----- Source information

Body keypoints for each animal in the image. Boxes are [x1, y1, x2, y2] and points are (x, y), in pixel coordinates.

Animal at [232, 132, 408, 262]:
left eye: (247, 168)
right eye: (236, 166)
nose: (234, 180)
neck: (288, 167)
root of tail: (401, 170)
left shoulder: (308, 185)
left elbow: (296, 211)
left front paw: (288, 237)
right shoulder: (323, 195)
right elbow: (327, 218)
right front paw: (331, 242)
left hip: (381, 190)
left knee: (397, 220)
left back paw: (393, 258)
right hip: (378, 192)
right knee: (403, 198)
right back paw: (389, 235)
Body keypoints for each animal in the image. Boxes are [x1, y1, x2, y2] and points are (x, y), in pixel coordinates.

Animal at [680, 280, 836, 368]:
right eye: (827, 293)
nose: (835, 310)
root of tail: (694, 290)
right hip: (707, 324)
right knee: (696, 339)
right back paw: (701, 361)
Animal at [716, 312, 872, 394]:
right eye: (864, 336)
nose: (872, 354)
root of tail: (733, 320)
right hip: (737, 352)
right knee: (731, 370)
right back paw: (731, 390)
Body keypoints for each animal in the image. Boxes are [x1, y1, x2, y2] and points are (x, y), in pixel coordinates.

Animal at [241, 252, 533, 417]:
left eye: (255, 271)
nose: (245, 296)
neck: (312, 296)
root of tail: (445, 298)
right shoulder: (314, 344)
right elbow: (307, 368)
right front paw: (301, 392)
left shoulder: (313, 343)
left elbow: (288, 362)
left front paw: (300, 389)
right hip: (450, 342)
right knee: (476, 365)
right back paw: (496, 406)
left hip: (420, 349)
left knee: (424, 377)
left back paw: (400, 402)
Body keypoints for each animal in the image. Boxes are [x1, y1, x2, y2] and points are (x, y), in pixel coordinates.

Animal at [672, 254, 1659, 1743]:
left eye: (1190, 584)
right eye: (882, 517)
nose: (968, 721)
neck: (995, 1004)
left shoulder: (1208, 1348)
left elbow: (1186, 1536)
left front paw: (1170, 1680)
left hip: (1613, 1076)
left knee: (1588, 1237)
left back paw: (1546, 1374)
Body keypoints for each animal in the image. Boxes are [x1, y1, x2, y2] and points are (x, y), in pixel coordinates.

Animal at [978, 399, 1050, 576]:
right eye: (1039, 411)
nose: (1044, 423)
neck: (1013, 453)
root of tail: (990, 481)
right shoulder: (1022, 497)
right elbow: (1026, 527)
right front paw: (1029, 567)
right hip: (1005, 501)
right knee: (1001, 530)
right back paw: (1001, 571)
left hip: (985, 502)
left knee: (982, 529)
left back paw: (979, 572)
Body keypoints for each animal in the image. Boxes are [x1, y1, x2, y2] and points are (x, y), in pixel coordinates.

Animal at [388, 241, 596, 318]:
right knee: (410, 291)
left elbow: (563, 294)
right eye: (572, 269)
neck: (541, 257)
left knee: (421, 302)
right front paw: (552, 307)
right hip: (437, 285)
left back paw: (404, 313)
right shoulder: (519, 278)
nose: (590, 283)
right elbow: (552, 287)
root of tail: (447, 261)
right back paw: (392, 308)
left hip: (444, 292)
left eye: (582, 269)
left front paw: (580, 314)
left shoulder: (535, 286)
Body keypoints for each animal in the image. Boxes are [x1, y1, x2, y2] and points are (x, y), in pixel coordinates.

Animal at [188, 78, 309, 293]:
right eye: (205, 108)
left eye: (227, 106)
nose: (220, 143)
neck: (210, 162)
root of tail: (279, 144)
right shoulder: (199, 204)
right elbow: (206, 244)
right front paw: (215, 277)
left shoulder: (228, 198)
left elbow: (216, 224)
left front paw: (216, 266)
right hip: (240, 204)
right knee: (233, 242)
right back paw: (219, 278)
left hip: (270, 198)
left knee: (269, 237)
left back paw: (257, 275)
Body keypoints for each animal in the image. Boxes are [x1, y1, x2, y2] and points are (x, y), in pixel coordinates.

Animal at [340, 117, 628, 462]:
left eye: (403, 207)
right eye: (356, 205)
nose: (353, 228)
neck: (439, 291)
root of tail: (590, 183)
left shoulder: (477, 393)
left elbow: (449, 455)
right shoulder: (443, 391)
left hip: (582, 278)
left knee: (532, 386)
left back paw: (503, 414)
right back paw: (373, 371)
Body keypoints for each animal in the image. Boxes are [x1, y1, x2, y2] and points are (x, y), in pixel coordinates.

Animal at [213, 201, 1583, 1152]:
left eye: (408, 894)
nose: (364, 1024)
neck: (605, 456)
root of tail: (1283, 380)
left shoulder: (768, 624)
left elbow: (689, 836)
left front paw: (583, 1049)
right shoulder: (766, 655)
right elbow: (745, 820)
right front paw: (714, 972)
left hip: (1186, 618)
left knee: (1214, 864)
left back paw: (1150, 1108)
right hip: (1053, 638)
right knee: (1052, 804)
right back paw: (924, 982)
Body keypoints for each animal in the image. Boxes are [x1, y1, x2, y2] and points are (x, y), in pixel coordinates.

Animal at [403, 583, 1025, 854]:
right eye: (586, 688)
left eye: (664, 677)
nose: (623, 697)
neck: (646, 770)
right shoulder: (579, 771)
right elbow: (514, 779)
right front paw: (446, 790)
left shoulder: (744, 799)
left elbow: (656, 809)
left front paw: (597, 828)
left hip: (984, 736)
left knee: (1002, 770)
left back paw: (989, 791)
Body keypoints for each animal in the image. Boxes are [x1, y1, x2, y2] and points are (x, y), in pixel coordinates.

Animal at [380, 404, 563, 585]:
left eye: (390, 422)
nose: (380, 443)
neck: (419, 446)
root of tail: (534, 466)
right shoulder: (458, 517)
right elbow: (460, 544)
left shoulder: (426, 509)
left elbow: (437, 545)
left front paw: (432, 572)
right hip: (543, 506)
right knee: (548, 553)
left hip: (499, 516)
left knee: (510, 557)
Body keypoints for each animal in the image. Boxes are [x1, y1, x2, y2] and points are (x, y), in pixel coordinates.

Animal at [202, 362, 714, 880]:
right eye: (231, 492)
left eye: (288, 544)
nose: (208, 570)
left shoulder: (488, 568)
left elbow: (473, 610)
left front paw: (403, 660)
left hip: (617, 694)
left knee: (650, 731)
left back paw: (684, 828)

----------

Problem description | All the data needs repeating. Return it exactly.

Expected answer |
Body keypoints for each animal in the image. Boxes are [x1, y1, x2, y2] and points are (x, y), in pixel coordinates.

Animal at [232, 132, 408, 262]:
left eye: (247, 168)
right eye: (236, 166)
nose: (234, 180)
neck: (288, 167)
root of tail: (401, 170)
left shoulder: (308, 185)
left elbow: (296, 211)
left front paw: (288, 237)
right shoulder: (323, 195)
right elbow: (327, 218)
right front paw: (331, 242)
left hip: (381, 190)
left knee: (397, 220)
left back paw: (393, 258)
right hip: (378, 192)
right knee: (403, 198)
right back paw: (389, 235)
Body keypoints for each animal in the image. Boxes are [x1, y1, x2, y2] and points are (x, y), in pixel coordinates.

Animal at [680, 280, 836, 368]:
right eye: (827, 293)
nose: (835, 310)
root of tail: (694, 290)
right hip: (707, 324)
right knee: (696, 339)
right back paw: (701, 361)
Animal at [716, 312, 872, 394]:
right eye: (864, 336)
nose: (872, 354)
root of tail: (733, 320)
right hip: (737, 352)
right knee: (731, 370)
right back paw: (731, 390)
Body keypoints for each animal in the image. Boxes are [x1, y1, x2, y2] and points are (x, y), in pixel coordinates.

Animal at [241, 252, 533, 417]:
left eye: (255, 271)
nose: (245, 296)
neck: (312, 296)
root of tail: (445, 298)
right shoulder: (314, 344)
right elbow: (307, 368)
right front paw: (301, 392)
left shoulder: (313, 343)
left elbow: (288, 362)
left front paw: (300, 389)
right hip: (450, 342)
right knee: (476, 365)
right back paw: (496, 406)
left hip: (420, 349)
left knee: (424, 377)
left back paw: (400, 402)
Body keypoints for each animal in the image. Boxes are [x1, y1, x2, y2] and points are (x, y), in pixel coordinates.

Animal at [672, 254, 1659, 1743]:
left eye: (1190, 584)
right eye: (882, 517)
nose: (968, 721)
neck: (995, 1004)
left shoulder: (1208, 1348)
left elbow: (1186, 1536)
left front paw: (1170, 1680)
left hip: (1613, 1076)
left knee: (1588, 1237)
left back paw: (1546, 1374)
Body keypoints for each animal in the image. Boxes are [x1, y1, x2, y2] and points are (x, y), in pixel coordinates.

Animal at [978, 399, 1050, 576]:
right eye: (1039, 411)
nose: (1044, 423)
neck: (1013, 453)
root of tail: (990, 481)
right shoulder: (1022, 497)
right elbow: (1026, 527)
right front paw: (1029, 567)
right hip: (1005, 501)
right knee: (1001, 530)
right back paw: (1001, 571)
left hip: (985, 502)
left knee: (982, 529)
left back paw: (979, 572)
Body keypoints for each animal in the image. Boxes are [x1, y1, x2, y2] and points are (x, y), in pixel coordinates.

Animal at [388, 241, 596, 318]:
right knee: (410, 291)
left elbow: (563, 294)
right eye: (572, 269)
neck: (541, 257)
left knee: (421, 302)
right front paw: (552, 307)
right hip: (437, 285)
left back paw: (404, 313)
right shoulder: (519, 278)
nose: (590, 283)
right elbow: (552, 287)
root of tail: (447, 261)
right back paw: (392, 308)
left hip: (444, 292)
left eye: (582, 269)
left front paw: (580, 314)
left shoulder: (535, 286)
Body keypoints for each animal in the image. Boxes are [x1, y1, x2, y2] and points are (x, y), in pixel coordinates.

Animal at [188, 78, 309, 293]:
right eye: (205, 108)
left eye: (227, 106)
nose: (220, 143)
neck: (210, 162)
root of tail: (279, 144)
right shoulder: (199, 204)
right elbow: (206, 244)
right front paw: (215, 277)
left shoulder: (228, 198)
left elbow: (216, 224)
left front paw: (216, 266)
right hip: (240, 204)
right knee: (233, 242)
right back paw: (219, 278)
left hip: (270, 198)
left knee: (269, 237)
left back paw: (257, 275)
Body keypoints for each animal in the image. Boxes are [x1, y1, x2, y2] and points are (x, y), in pixel coordinates.

Animal at [340, 117, 628, 462]:
left eye: (403, 207)
right eye: (356, 205)
nose: (353, 228)
neck: (439, 291)
root of tail: (590, 183)
left shoulder: (477, 393)
left elbow: (449, 455)
right shoulder: (443, 391)
left hip: (582, 278)
left knee: (532, 386)
left back paw: (503, 414)
right back paw: (373, 371)
Body keypoints for each animal in the image. Boxes are [x1, y1, x2, y2] and points are (x, y), in pixel coordinates.

Animal at [213, 201, 1583, 1152]:
left eye: (408, 894)
nose: (364, 1024)
neck: (605, 456)
root of tail: (1283, 380)
left shoulder: (768, 624)
left elbow: (689, 836)
left front paw: (583, 1049)
right shoulder: (766, 655)
right elbow: (745, 820)
right front paw: (714, 972)
left hip: (1186, 618)
left knee: (1214, 864)
left back paw: (1150, 1108)
right hip: (1053, 638)
right knee: (1052, 804)
right back paw: (924, 982)
Body keypoints for each animal in the image. Boxes are [x1, y1, x2, y2] and points are (x, y), in pixel coordinates.

Animal at [403, 583, 1025, 854]:
right eye: (586, 688)
left eye: (664, 677)
nose: (623, 697)
neck: (646, 770)
right shoulder: (579, 771)
right elbow: (514, 779)
right front paw: (446, 790)
left shoulder: (744, 799)
left elbow: (656, 809)
left front paw: (597, 828)
left hip: (984, 736)
left knee: (1002, 770)
left back paw: (989, 791)
Body keypoints for each animal in the image. Boxes are [x1, y1, x2, y2] and points are (x, y), in pixel coordinates.

Animal at [380, 404, 563, 585]:
left eye: (390, 422)
nose: (380, 443)
neck: (419, 446)
root of tail: (534, 466)
right shoulder: (458, 517)
right elbow: (460, 544)
left shoulder: (426, 509)
left elbow: (437, 545)
left front paw: (432, 572)
right hip: (543, 506)
right knee: (548, 553)
left hip: (499, 516)
left knee: (510, 557)
Body keypoints for each animal in the image. Boxes are [x1, y1, x2, y2] and points are (x, y), in pixel coordinates.

Animal at [202, 362, 714, 880]:
right eye: (231, 492)
left eye: (288, 544)
nose: (208, 570)
left shoulder: (488, 568)
left elbow: (473, 610)
left front paw: (403, 660)
left hip: (617, 694)
left knee: (650, 731)
left back paw: (684, 828)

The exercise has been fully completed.